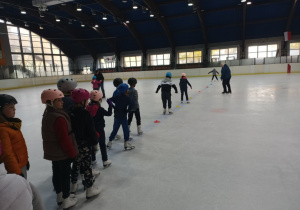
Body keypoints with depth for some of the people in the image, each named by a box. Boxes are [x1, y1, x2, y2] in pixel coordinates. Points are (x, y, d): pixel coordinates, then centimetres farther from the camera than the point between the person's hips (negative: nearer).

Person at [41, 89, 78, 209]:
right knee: (65, 175, 6)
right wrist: (72, 153, -14)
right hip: (62, 153, -9)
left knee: (57, 173, 21)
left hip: (53, 152, 9)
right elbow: (64, 139, -26)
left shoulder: (47, 115, 4)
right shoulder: (59, 118, -28)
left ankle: (59, 196, 39)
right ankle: (66, 200, 22)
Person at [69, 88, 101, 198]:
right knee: (87, 165, 4)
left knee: (76, 163, 22)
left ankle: (73, 185, 39)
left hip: (74, 143, 7)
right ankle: (89, 190, 17)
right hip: (84, 144, -7)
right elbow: (91, 131, -17)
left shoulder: (70, 113, -1)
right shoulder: (85, 114, -21)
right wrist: (95, 143, -5)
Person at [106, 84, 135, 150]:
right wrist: (126, 110, -2)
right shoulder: (126, 98, -13)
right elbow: (130, 106, -19)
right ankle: (126, 144, 15)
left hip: (116, 116, 6)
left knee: (115, 130, 17)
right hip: (123, 117, -5)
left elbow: (108, 100, -7)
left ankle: (109, 143, 25)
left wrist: (113, 107, -4)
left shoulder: (116, 97, 1)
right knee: (126, 130, 8)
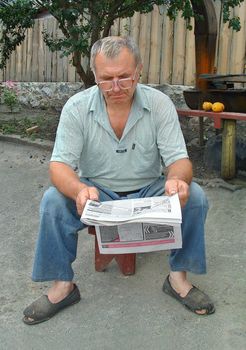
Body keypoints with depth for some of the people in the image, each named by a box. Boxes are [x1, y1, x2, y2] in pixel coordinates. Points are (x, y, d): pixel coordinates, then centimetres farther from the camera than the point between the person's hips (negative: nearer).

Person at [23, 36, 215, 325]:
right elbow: (59, 165, -17)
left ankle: (178, 276, -5)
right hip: (96, 192, 0)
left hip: (149, 192, 1)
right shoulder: (76, 107, -12)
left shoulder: (160, 103, -11)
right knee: (53, 200, -27)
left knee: (194, 196, -24)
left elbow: (178, 159, -12)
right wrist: (79, 190, -42)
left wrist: (177, 179, -39)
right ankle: (63, 285, -9)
----------
- [Task description]:
Write out each entry exactly; any pictures stay out of the copy.

- [Task solution]:
Body keypoints with depth for some of the people in the image, each named by a box. Boxes are [x1, y1, x2, y2] in pixel coordinates. Points are (x, y, d): pixel coordinates, then centimetres farther from the camera than the point between the person's hips (negative: nearer).

Person at [41, 89, 78, 209]:
right knee: (65, 175, 6)
right wrist: (72, 153, -14)
right hip: (62, 153, -9)
left knee: (57, 173, 21)
left hip: (53, 152, 9)
right elbow: (64, 139, -26)
left shoulder: (47, 115, 4)
right shoulder: (59, 118, -28)
left ankle: (59, 196, 39)
right ankle: (66, 200, 22)
Person at [69, 88, 101, 198]:
right knee: (87, 165, 4)
left knee: (76, 163, 22)
left ankle: (73, 185, 39)
left hip: (74, 143, 7)
right ankle: (89, 190, 17)
right hip: (84, 144, -7)
right elbow: (91, 131, -17)
left shoulder: (70, 113, -1)
right shoulder: (85, 114, -21)
right wrist: (95, 143, -5)
Person at [106, 84, 135, 150]:
right wrist: (126, 110, -2)
right shoulder: (126, 98, -13)
right elbow: (130, 106, -19)
right ankle: (126, 144, 15)
left hip: (116, 116, 6)
left knee: (115, 130, 17)
right hip: (123, 117, -5)
left elbow: (108, 100, -7)
left ankle: (109, 143, 25)
left wrist: (113, 107, -4)
left shoulder: (116, 97, 1)
right knee: (126, 130, 8)
Body keypoints with depth for some of the people in the image, each named by a box. Boxes are [x1, y1, x2, y2] in pixel coordinates. Points are (x, y, d): pixel coordinates, then centimetres farther from the camera than the point between the person's hips (negative: nearer).

Person at [23, 36, 215, 325]:
right elbow: (59, 165, -17)
left ankle: (178, 276, -5)
right hip: (96, 192, 0)
left hip: (149, 192, 1)
right shoulder: (76, 107, -12)
left shoulder: (160, 103, -11)
right knee: (53, 200, -27)
left knee: (194, 196, -24)
left elbow: (178, 159, -12)
right wrist: (79, 190, -42)
left wrist: (177, 179, -39)
right ankle: (63, 285, -9)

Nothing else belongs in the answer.